_Supplied text_:
=== Section Start ===

Some of them are in their last year of high school.
That is the claim made by a group of graduates from ultra-Orthodox Jewish private schools called yeshivas, and they say that startling situation has been commonplace for decades.
Over three years ago, Mayor Bill de Blasio’s administration opened an investigation into a lack of secular education at yeshivas that serve about 57,000 students in the city, but the probe essentially stalled almost as soon as it began. The reason, advocates say, is the city’s politicians, including the mayor, are fearful of angering the Orthodox Jewish community that represents a crucial voting bloc in major elections.
Then the state stepped in with the most significant action yet in the probe. MaryEllen Elia, the state education commissioner, released updated rules on Nov. 20 dictating how nonpublic schools like yeshivas are regulated and what students in those schools should learn, with consequences for schools that do not comply.
The guidance could force yeshivas to change how they operate and what they teach. It will also hold Mr. de Blasio’s feet to the fire, as his administration is forced to ramp up its investigation into the schools.
“There’s no time to waste,” said Naftuli Moster, the founder of Young Advocates for Fair Education, which pushes for more secular instruction in yeshivas. “New York City has already been dragging its feet for three years.”
The city’s yeshiva probe began in 2015, after Mr. Moster’s group filed a complaint claiming that scores of students — boys, in particular — graduate from ultra-Orthodox yeshivas unprepared for work or higher education, with little exposure to nonreligious classes like science and history. Instead, some yeshiva graduates say, students spend most school days studying Jewish texts. Younger boys sometimes attend about 90 minutes of nonreligious classes at the end of the day, a city report found.
A coalition of prominent ultra-Orthodox rabbis and community members have accused critics of yeshivas of attacking religious freedoms.
“This is a smear campaign against our community and what it stands for,” said David Niederman, a rabbi and the president of the United Jewish Organizations of Williamsburg. “If some people are not happy with what they are taught, it is up to them to take action.”
Avi Schick, a lawyer for Parents for Educational and Religious Liberty in Schools, a group formed after the 2015 investigation was opened, said, “The intrusive set of requirements imposed by the state demolishes the wall between church and state that politicians have hid behind for decades.”
This past summer, the organization, known as Pearls, handed out 10,000 posters and bumper stickers emblazoned with the hashtag #ProtectYeshivas to parents of children in Orthodox Jewish schools.
The state’s guidance places the burden of investigating the schools on Mr. de Blasio’s administration.
City officials are now required to visit all nonpublic schools by the end of 2021 — which will coincide with the end of Mr. de Blasio’s second term — and visit each school every five years after that. If officials find that the schools are not providing an education that is “substantially equivalent” to what public schools offer, the city can give schools more time and resources to add secular teaching. If that does not work, the city can withhold some funding it provides private schools…
Still, enormous obstacles remain for those who want the city to shine a spotlight on yeshivas.
Few if any politicians in Albany or downstate are willing to anger the Orthodox political establishment. Urgent problems in the city’s 1,800 public schools — including ballooning student homelessness and entrenched racial segregation — will take precedence over issues in religious schools that the city does not run.
Addendum: Yeshivas receive extensive public funding from the state and federal governments.
This from Leonie Haimson:
“These schools receive hundreds of millions of dollars in government funding, through federal programs like Title I and Head Start and state programs like Academic Intervention Services and universal pre-K. For New York City’s yeshivas, $120 million comes from the state-funded, city-run Child Care and Development Block Grant subsidy program: nearly a quarter of the allocation to the entire city.”

=== Section End ===

_Data extract_:

=== Section Start ===

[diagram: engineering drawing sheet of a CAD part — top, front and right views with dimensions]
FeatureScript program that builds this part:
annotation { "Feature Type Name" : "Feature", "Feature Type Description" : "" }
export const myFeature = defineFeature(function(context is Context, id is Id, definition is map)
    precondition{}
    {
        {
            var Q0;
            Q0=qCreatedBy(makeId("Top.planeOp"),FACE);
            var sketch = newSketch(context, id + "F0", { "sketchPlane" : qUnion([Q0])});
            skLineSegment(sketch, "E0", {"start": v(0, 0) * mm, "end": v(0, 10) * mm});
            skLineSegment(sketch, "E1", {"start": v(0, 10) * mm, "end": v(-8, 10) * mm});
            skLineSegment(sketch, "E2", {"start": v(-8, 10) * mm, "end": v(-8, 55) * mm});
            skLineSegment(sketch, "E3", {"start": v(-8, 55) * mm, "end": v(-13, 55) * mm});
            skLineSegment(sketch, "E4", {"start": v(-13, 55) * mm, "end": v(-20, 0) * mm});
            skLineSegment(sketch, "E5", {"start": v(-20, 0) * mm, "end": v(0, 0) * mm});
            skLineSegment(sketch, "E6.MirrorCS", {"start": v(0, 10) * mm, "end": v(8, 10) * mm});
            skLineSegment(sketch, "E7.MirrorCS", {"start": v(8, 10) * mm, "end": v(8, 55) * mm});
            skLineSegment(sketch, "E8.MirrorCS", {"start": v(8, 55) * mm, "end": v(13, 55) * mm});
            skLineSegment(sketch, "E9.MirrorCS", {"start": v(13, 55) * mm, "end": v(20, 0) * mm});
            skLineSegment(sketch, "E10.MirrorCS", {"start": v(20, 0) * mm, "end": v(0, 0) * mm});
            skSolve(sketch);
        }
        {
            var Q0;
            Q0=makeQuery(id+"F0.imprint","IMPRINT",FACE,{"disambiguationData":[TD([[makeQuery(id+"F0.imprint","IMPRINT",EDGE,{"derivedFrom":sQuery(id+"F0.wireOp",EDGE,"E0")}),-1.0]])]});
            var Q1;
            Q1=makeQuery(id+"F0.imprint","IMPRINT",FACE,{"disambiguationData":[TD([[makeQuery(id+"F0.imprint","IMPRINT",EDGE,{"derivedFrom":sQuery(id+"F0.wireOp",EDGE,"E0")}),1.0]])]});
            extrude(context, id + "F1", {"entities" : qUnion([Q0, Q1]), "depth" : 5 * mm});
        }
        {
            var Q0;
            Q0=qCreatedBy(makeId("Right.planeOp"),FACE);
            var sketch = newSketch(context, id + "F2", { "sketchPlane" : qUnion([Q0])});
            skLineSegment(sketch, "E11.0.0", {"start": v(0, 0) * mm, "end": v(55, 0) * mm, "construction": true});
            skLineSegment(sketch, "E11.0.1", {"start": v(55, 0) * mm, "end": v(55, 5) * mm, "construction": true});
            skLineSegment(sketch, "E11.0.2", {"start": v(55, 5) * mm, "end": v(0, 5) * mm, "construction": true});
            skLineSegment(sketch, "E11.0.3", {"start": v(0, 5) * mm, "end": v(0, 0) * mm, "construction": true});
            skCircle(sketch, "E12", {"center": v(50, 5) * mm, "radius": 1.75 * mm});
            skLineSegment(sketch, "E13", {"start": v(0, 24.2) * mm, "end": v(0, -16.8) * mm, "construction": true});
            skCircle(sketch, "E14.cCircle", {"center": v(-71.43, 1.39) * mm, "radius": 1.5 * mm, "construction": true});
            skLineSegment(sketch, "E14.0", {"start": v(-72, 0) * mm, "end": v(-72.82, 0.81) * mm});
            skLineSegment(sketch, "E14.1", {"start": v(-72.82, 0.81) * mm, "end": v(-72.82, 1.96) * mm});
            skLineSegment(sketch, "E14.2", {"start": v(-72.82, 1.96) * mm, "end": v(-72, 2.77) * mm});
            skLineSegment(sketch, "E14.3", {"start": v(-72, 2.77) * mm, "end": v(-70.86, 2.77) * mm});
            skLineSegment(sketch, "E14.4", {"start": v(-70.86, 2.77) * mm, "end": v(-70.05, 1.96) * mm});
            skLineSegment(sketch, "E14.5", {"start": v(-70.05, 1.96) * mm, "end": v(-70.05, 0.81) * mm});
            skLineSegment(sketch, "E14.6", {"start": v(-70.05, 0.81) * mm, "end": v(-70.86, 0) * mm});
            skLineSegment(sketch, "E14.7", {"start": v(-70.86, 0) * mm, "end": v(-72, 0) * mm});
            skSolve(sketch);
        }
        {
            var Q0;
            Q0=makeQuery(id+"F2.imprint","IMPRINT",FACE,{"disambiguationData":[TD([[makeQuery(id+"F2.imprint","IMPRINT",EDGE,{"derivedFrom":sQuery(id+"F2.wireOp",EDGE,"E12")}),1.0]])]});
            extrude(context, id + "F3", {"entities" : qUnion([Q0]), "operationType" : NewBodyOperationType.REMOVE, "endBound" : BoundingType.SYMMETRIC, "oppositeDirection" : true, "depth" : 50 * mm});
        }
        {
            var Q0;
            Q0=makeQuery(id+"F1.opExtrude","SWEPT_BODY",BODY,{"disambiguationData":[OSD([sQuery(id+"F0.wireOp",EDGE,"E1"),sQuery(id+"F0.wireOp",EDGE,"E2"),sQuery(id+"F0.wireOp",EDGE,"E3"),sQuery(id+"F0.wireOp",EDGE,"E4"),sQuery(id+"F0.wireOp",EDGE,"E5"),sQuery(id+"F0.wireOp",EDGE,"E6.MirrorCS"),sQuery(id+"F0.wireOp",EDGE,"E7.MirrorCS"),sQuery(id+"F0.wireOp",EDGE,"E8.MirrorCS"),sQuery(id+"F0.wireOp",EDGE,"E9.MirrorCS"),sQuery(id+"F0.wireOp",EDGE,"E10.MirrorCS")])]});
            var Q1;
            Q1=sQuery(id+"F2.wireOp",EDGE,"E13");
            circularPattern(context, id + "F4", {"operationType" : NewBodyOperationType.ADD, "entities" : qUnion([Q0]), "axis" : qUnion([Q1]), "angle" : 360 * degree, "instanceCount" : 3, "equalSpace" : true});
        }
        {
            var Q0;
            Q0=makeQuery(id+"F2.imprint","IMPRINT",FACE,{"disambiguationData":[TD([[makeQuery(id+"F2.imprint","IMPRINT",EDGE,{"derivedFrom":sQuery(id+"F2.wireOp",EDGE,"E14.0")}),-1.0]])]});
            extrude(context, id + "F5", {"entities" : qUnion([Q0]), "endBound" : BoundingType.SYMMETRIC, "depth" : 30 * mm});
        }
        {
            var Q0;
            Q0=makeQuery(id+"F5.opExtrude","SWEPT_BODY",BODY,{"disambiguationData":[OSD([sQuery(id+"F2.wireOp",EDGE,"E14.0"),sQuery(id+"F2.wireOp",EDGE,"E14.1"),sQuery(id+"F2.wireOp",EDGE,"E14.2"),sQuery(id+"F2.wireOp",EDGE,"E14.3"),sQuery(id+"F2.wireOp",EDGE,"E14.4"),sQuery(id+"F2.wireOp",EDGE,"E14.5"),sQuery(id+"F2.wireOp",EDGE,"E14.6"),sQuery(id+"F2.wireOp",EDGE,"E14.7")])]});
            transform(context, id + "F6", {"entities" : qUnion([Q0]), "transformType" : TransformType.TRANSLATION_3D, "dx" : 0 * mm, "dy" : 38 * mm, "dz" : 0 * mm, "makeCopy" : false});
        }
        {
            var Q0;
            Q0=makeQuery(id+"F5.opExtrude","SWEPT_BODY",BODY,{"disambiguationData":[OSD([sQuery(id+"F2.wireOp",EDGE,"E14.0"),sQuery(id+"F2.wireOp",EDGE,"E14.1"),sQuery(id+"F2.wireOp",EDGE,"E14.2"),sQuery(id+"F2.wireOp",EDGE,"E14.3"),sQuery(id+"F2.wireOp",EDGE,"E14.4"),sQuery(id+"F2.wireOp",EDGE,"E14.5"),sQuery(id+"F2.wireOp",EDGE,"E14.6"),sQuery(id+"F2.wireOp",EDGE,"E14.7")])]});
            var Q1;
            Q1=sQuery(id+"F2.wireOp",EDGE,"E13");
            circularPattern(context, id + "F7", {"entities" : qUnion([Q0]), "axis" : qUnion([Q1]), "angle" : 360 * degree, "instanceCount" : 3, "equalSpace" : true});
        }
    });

=== Section End ===

_What to work on_:
1. According to the yeshiva article, by when are city officials required to visit all nonpublic schools?
2. Set down a passage from the yeshiva article word for word, beginning at the words "Few if any politicians" and stopping after "does not run.".
The listing has no role in this exercise.

_Per-task outputs_:
1. By the end of 2021.

2.
Few if any politicians in Albany or downstate are willing to anger the Orthodox political establishment. Urgent problems in the city’s 1,800 public schools — including ballooning student homelessness and entrenched racial segregation — will take precedence over issues in religious schools that the city does not run.